1. Competitive Cost Advantages Improve Negotiation Positions (Later On)
Would it be fair to say that the third sales person made an immediate impression with the customer? Of course it would. Do you think that sales person could use that as a position of strength later on when negotiating a larger order? Of course he or she could. The third sales person used this opportunity to steal the customer and win the business – without playing any games.
This sales person has demonstrated they are serious, hungry and doesn’t waste any time. This is a position of strength in negotiation for the sales person because they’ve set a precedent. The customer knows the sales person doesn’t play games, and if the sales person uses this leverage in future negotiations, they’ll have much more credibility than the first two sales people.
2. Competitive Cost Advantages Expose Competitor Sales Strategies
Let’s assume you’re the customer buying that $1.50 widget. You’re dealing with two sales people going back and forth in a price war, dropping a couple of pennies off the price each time. Over time, your price declines to $1.40. Then the third sales person comes along and sells it for $1.20. What would you think if those first two sales people tried to come back and match the $1.20?
I would hope you would think that they had been taking advantage of you and your company. This is the second benefit of using your competitive advantage. It exposes your competition and their poor sales strategies. There is simply no way those first two sales people can come back at $1.20 without being exposed.
3. Competitive Cost Advantages Open Up Opportunities
This whole situation has opened up a number of opportunities for the salesperson. They’ve made an immediate impression and secured the business. The customer will surely provide the salesperson with other items to bid on. This is the third benefit of using a competitive cost advantage. It opens up huge opportunities.
4. Competitive Cost Advantages Smooth Out All Prices
Your company won’t always be able to use a competitive cost advantage to win business. There will be times when your pricing won’t be lower, or will be within the market’s range. However, your customer will never question your company’s sincerity when it comes to pricing. This helps put your company in a position to win the business when everyone’s pricing is equal.

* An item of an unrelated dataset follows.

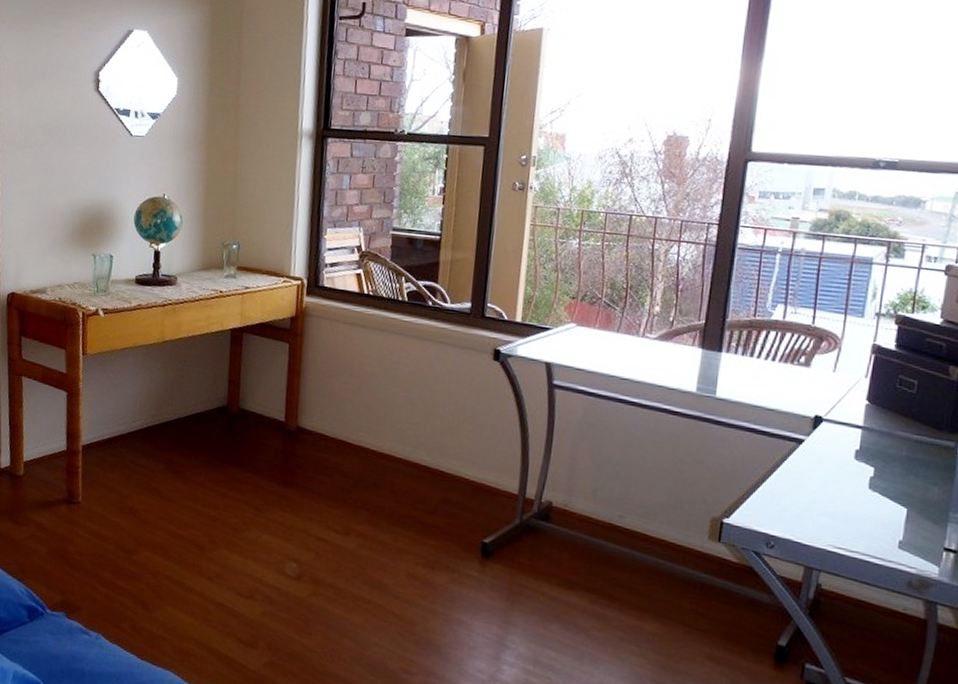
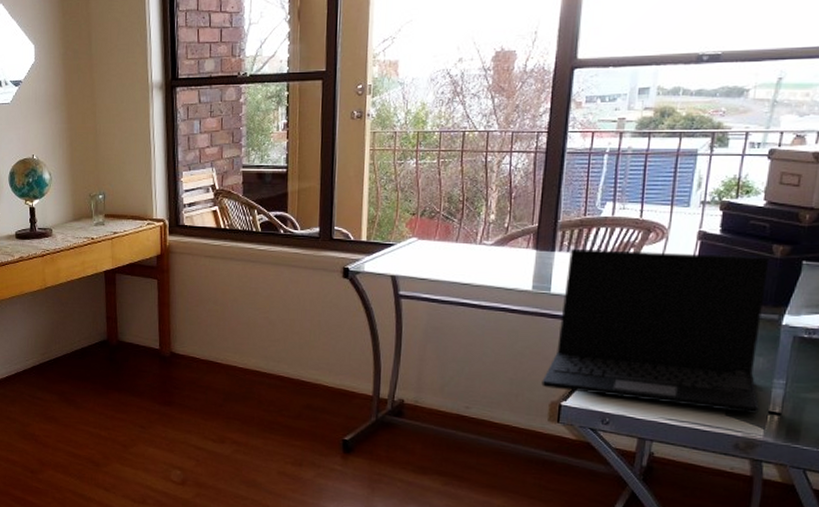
laptop: none [702,351,946,549] -> present [541,249,770,414]

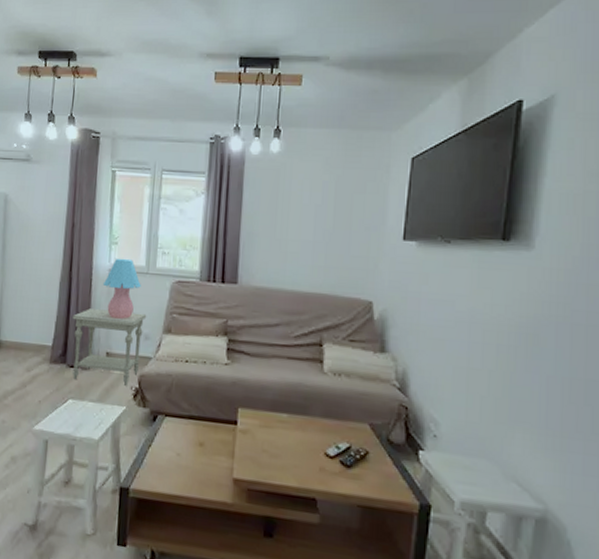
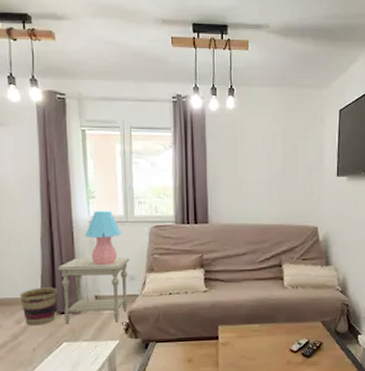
basket: none [33,335,70,377] -> present [20,287,58,326]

When it comes to discussing your small business pricing strategy, make it a point to find those products where your company has a competitive advantage. Use these products to set the stage to impress your customer. Get your sales people thinking less about trying to maximize gross profit on each sale and more about securing large volume orders. Be aggressive when you need to be, and use your competitive advantage to win business.